[Your objective] Everything in the records below goes into the copy exactly, except the pictures.
▼▼▼
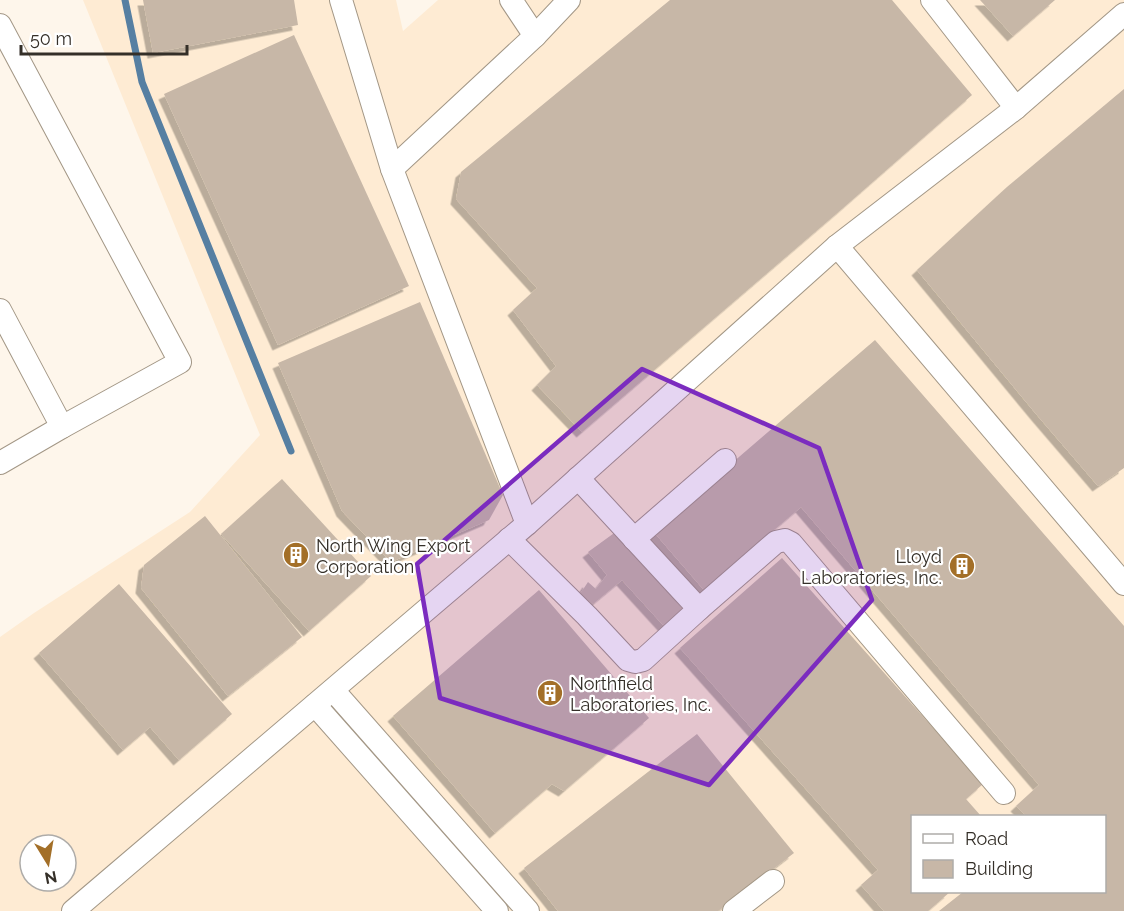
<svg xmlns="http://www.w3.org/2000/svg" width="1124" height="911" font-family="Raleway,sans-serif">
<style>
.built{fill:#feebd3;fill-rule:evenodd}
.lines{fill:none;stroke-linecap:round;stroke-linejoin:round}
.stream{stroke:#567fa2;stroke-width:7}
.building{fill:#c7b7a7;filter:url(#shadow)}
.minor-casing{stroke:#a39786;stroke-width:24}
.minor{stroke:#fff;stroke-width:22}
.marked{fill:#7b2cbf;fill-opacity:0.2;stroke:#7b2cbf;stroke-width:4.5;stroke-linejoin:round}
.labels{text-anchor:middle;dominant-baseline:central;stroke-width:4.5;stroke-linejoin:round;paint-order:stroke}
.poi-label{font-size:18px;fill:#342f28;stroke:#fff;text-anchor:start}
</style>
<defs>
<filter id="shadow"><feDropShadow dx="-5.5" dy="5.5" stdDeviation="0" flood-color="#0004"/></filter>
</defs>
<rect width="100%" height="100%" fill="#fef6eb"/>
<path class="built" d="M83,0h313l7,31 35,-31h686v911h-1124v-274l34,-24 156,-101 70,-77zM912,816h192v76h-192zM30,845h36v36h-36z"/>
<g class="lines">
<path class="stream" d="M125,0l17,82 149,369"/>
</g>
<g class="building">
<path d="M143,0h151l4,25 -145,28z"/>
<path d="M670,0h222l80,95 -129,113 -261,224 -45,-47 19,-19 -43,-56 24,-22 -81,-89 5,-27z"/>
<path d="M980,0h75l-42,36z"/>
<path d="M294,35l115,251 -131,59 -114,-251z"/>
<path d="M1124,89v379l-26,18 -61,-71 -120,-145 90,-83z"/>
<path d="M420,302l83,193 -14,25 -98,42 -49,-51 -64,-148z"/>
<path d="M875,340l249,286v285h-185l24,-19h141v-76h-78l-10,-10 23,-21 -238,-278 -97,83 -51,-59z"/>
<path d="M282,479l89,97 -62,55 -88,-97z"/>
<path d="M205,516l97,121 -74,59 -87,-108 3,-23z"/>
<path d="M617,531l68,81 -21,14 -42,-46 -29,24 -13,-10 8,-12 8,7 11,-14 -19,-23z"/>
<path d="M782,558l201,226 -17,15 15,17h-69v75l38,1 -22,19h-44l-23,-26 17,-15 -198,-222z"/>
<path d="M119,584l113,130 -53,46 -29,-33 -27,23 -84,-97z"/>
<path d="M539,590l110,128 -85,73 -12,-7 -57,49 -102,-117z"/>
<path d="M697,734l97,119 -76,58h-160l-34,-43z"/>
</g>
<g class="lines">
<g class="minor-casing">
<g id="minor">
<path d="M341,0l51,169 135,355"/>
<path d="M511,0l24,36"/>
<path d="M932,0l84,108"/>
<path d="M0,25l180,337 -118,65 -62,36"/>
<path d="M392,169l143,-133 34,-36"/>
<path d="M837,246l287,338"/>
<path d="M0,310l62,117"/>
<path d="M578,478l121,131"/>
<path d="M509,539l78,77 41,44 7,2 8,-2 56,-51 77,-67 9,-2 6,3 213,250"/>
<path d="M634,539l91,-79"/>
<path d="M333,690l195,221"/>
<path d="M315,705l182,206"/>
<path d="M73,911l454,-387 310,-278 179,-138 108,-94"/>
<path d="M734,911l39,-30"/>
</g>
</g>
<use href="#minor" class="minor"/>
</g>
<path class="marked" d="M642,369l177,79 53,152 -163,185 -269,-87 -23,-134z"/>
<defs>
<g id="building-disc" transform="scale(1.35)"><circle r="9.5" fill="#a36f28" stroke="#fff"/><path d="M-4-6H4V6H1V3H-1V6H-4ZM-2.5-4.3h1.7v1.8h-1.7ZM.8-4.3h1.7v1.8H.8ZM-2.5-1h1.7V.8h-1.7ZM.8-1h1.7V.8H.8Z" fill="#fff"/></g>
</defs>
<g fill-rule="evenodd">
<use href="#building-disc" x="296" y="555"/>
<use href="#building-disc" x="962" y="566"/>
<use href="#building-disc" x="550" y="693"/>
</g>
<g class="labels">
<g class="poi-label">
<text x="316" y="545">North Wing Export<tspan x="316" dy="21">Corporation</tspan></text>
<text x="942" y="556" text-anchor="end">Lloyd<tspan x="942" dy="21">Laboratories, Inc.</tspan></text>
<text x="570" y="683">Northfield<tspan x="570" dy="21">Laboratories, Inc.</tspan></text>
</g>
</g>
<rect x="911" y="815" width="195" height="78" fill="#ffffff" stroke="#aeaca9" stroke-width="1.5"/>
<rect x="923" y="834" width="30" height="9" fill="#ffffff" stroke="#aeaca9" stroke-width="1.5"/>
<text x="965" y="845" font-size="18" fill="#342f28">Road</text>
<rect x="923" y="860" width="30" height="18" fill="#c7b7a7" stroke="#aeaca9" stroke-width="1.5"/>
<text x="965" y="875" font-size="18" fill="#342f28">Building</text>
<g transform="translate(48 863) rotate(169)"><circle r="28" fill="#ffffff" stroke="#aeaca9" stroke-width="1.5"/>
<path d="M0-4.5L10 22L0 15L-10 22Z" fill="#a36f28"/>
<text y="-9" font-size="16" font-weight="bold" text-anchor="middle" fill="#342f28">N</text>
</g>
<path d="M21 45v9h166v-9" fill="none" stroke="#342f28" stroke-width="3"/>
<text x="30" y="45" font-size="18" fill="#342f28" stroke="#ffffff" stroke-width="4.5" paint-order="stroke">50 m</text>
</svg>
▲▲▲
[Worked solution]
<svg xmlns="http://www.w3.org/2000/svg" width="1124" height="911" font-family="Raleway,sans-serif">
<style>
.built{fill:#feebd3;fill-rule:evenodd}
.lines{fill:none;stroke-linecap:round;stroke-linejoin:round}
.stream{stroke:#567fa2;stroke-width:7}
.building{fill:#c7b7a7;filter:url(#shadow)}
.minor-casing{stroke:#a39786;stroke-width:24}
.minor{stroke:#fff;stroke-width:22}
.marked{fill:#7b2cbf;fill-opacity:0.2;stroke:#7b2cbf;stroke-width:4.5;stroke-linejoin:round}
.labels{text-anchor:middle;dominant-baseline:central;stroke-width:4.5;stroke-linejoin:round;paint-order:stroke}
.poi-label{font-size:18px;fill:#342f28;stroke:#fff;text-anchor:start}
</style>
<defs>
<filter id="shadow"><feDropShadow dx="-5.5" dy="5.5" stdDeviation="0" flood-color="#0004"/></filter>
</defs>
<rect width="100%" height="100%" fill="#fef6eb"/>
<path class="built" d="M83,0h313l7,31 35,-31h686v911h-1124v-274l34,-24 156,-101 70,-77zM912,816h192v76h-192zM30,845h36v36h-36z"/>
<g class="lines">
<path class="stream" d="M125,0l17,82 149,369"/>
</g>
<g class="building">
<path d="M143,0h151l4,25 -145,28z"/>
<path d="M670,0h222l80,95 -129,113 -261,224 -45,-47 19,-19 -43,-56 24,-22 -81,-89 5,-27z"/>
<path d="M980,0h75l-42,36z"/>
<path d="M294,35l115,251 -131,59 -114,-251z"/>
<path d="M1124,89v379l-26,18 -61,-71 -120,-145 90,-83z"/>
<path d="M420,302l83,193 -14,25 -98,42 -49,-51 -64,-148z"/>
<path d="M875,340l249,286v285h-185l24,-19h141v-76h-78l-10,-10 23,-21 -238,-278 -97,83 -51,-59z"/>
<path d="M282,479l89,97 -62,55 -88,-97z"/>
<path d="M205,516l97,121 -74,59 -87,-108 3,-23z"/>
<path d="M617,531l68,81 -21,14 -42,-46 -29,24 -13,-10 8,-12 8,7 11,-14 -19,-23z"/>
<path d="M782,558l201,226 -17,15 15,17h-69v75l38,1 -22,19h-44l-23,-26 17,-15 -198,-222z"/>
<path d="M119,584l113,130 -53,46 -29,-33 -27,23 -84,-97z"/>
<path d="M539,590l110,128 -85,73 -12,-7 -57,49 -102,-117z"/>
<path d="M697,734l97,119 -76,58h-160l-34,-43z"/>
</g>
<g class="lines">
<g class="minor-casing">
<g id="minor">
<path d="M341,0l51,169 135,355"/>
<path d="M511,0l24,36"/>
<path d="M932,0l84,108"/>
<path d="M0,25l180,337 -118,65 -62,36"/>
<path d="M392,169l143,-133 34,-36"/>
<path d="M837,246l287,338"/>
<path d="M0,310l62,117"/>
<path d="M578,478l121,131"/>
<path d="M509,539l78,77 41,44 7,2 8,-2 56,-51 77,-67 9,-2 6,3 213,250"/>
<path d="M634,539l91,-79"/>
<path d="M333,690l195,221"/>
<path d="M315,705l182,206"/>
<path d="M73,911l454,-387 310,-278 179,-138 108,-94"/>
<path d="M734,911l39,-30"/>
</g>
</g>
<use href="#minor" class="minor"/>
</g>
<path class="marked" d="M642,369l177,79 53,152 -163,185 -269,-87 -23,-134z"/>
<defs>
<g id="building-disc" transform="scale(1.35)"><circle r="9.5" fill="#a36f28" stroke="#fff"/><path d="M-4-6H4V6H1V3H-1V6H-4ZM-2.5-4.3h1.7v1.8h-1.7ZM.8-4.3h1.7v1.8H.8ZM-2.5-1h1.7V.8h-1.7ZM.8-1h1.7V.8H.8Z" fill="#fff"/></g>
</defs>
<g fill-rule="evenodd">
<use href="#building-disc" x="296" y="555"/>
<use href="#building-disc" x="962" y="566"/>
<use href="#building-disc" x="550" y="693"/>
</g>
<g class="labels">
<g class="poi-label">
<text x="316" y="545">North Wing Export<tspan x="316" dy="21">Corporation</tspan></text>
<text x="942" y="556" text-anchor="end">Lloyd<tspan x="942" dy="21">Laboratories, Inc.</tspan></text>
<text x="570" y="683">Northfield<tspan x="570" dy="21">Laboratories, Inc.</tspan></text>
</g>
</g>
<rect x="911" y="815" width="195" height="78" fill="#ffffff" stroke="#aeaca9" stroke-width="1.5"/>
<rect x="923" y="834" width="30" height="9" fill="#ffffff" stroke="#aeaca9" stroke-width="1.5"/>
<text x="965" y="845" font-size="18" fill="#342f28">Road</text>
<rect x="923" y="860" width="30" height="18" fill="#c7b7a7" stroke="#aeaca9" stroke-width="1.5"/>
<text x="965" y="875" font-size="18" fill="#342f28">Building</text>
<g transform="translate(48 863) rotate(169)"><circle r="28" fill="#ffffff" stroke="#aeaca9" stroke-width="1.5"/>
<path d="M0-4.5L10 22L0 15L-10 22Z" fill="#a36f28"/>
<text y="-9" font-size="16" font-weight="bold" text-anchor="middle" fill="#342f28">N</text>
</g>
<path d="M21 45v9h166v-9" fill="none" stroke="#342f28" stroke-width="3"/>
<text x="30" y="45" font-size="18" fill="#342f28" stroke="#ffffff" stroke-width="4.5" paint-order="stroke">50 m</text>
</svg>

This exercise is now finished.